<<<<

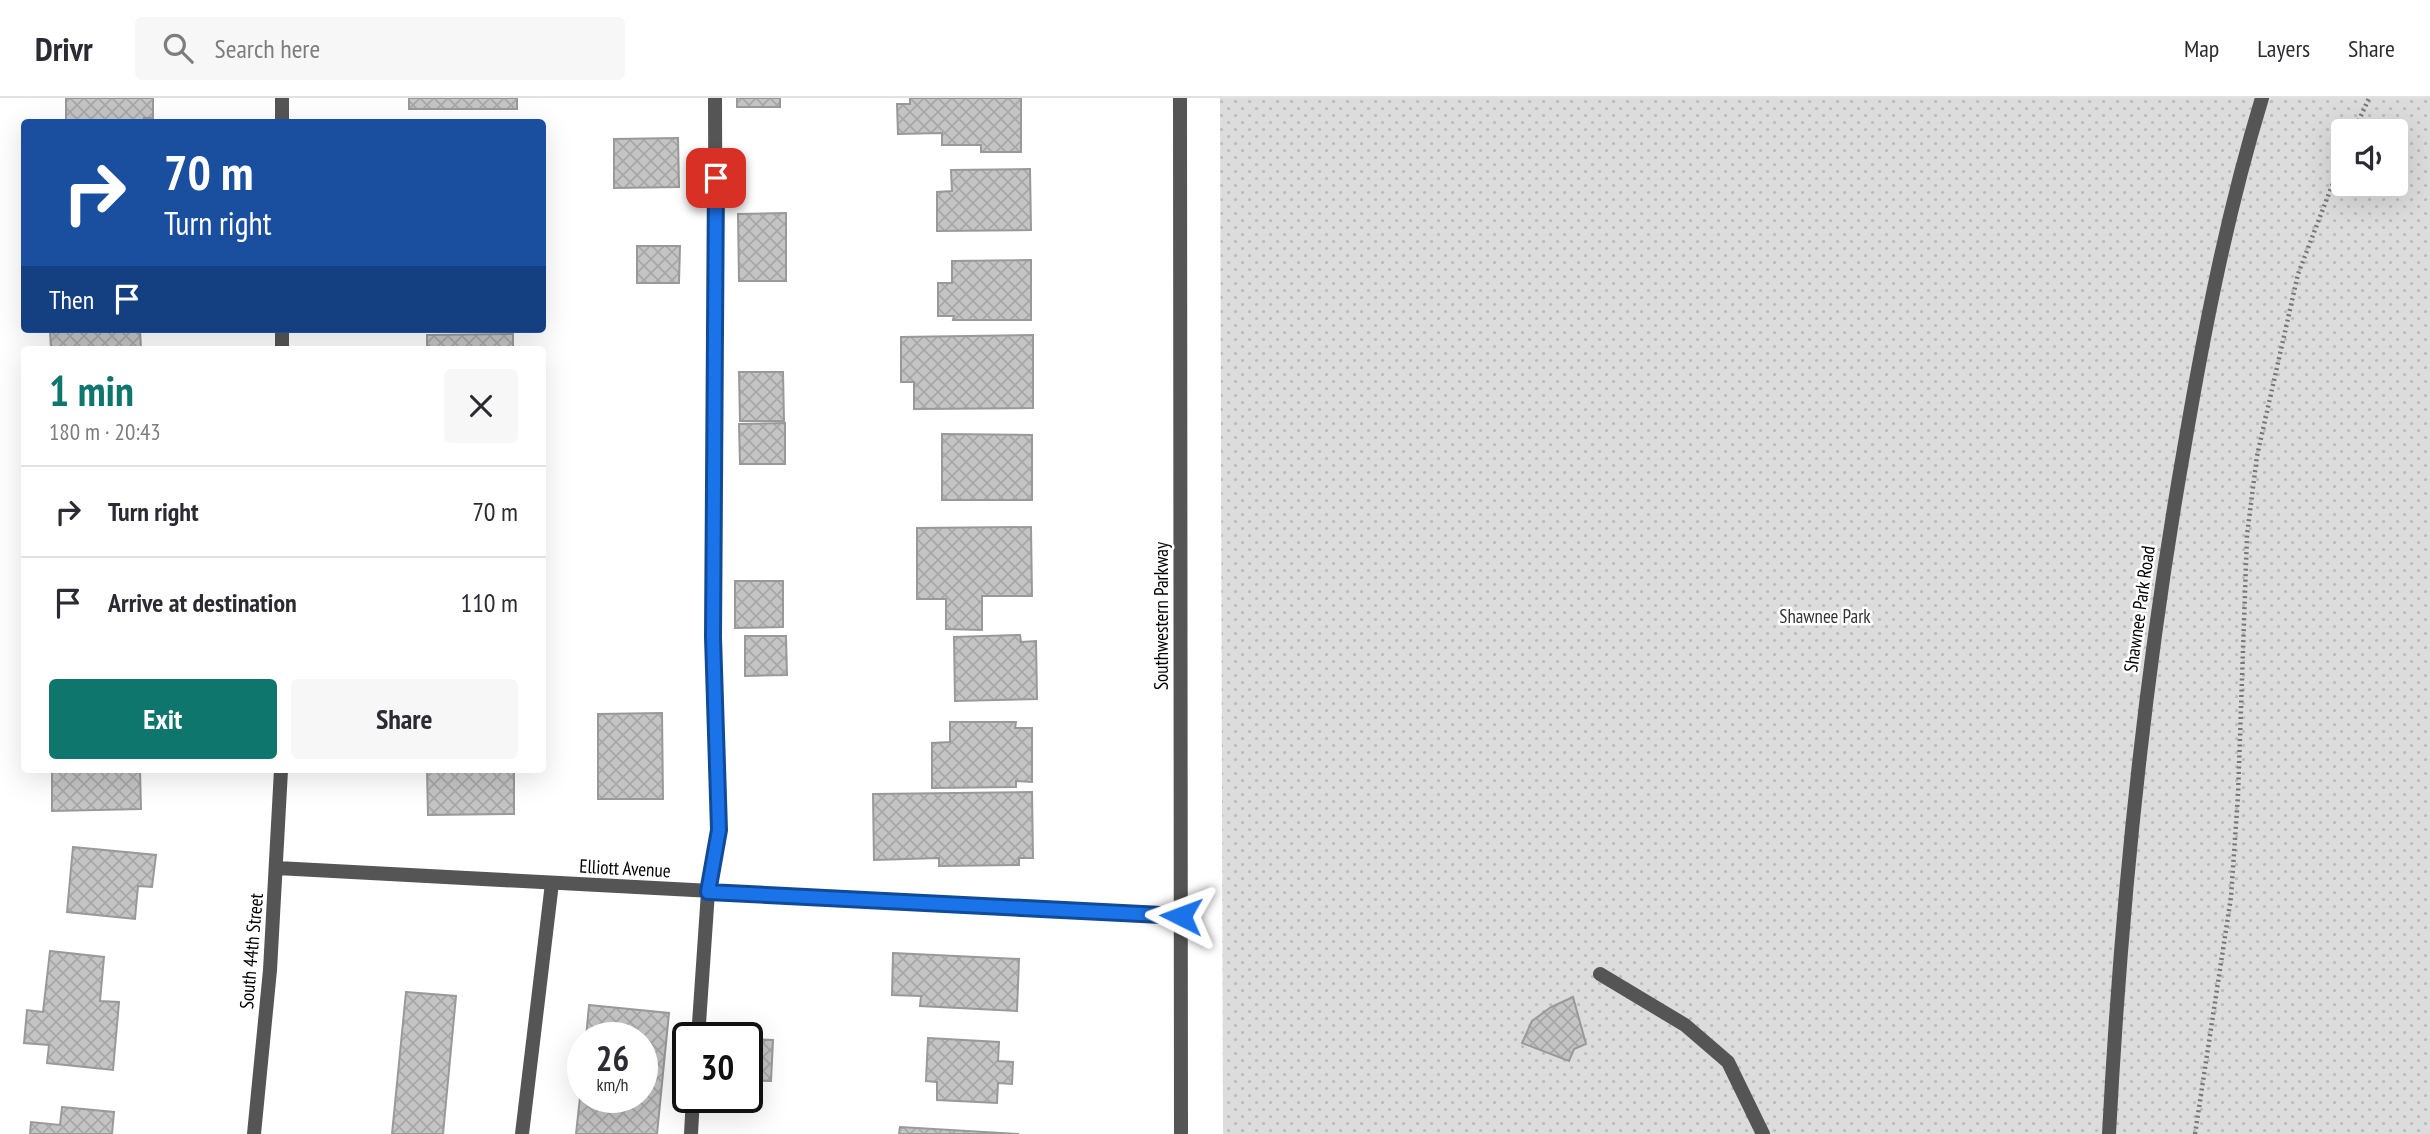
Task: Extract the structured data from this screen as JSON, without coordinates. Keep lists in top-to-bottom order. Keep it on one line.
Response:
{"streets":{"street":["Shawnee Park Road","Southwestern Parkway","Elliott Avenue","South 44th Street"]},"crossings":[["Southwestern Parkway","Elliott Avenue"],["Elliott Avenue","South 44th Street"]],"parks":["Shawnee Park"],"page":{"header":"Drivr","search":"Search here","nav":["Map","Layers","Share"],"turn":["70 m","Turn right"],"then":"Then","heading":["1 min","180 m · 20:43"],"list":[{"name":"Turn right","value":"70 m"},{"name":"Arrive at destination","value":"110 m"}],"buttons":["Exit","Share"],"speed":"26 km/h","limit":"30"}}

>>>>

* **ASSIGNED TASK**
Transcribe all the lines above exactly, apart from the pictures.

* **RESULT BELOW**
Task: Extract the structured data from this screen as JSON, without coordinates. Keep lists in top-to-bottom order. Keep it on one line.
Response:
{"streets":{"street":["Shawnee Park Road","Southwestern Parkway","Elliott Avenue","South 44th Street"]},"crossings":[["Southwestern Parkway","Elliott Avenue"],["Elliott Avenue","South 44th Street"]],"parks":["Shawnee Park"],"page":{"header":"Drivr","search":"Search here","nav":["Map","Layers","Share"],"turn":["70 m","Turn right"],"then":"Then","heading":["1 min","180 m · 20:43"],"list":[{"name":"Turn right","value":"70 m"},{"name":"Arrive at destination","value":"110 m"}],"buttons":["Exit","Share"],"speed":"26 km/h","limit":"30"}}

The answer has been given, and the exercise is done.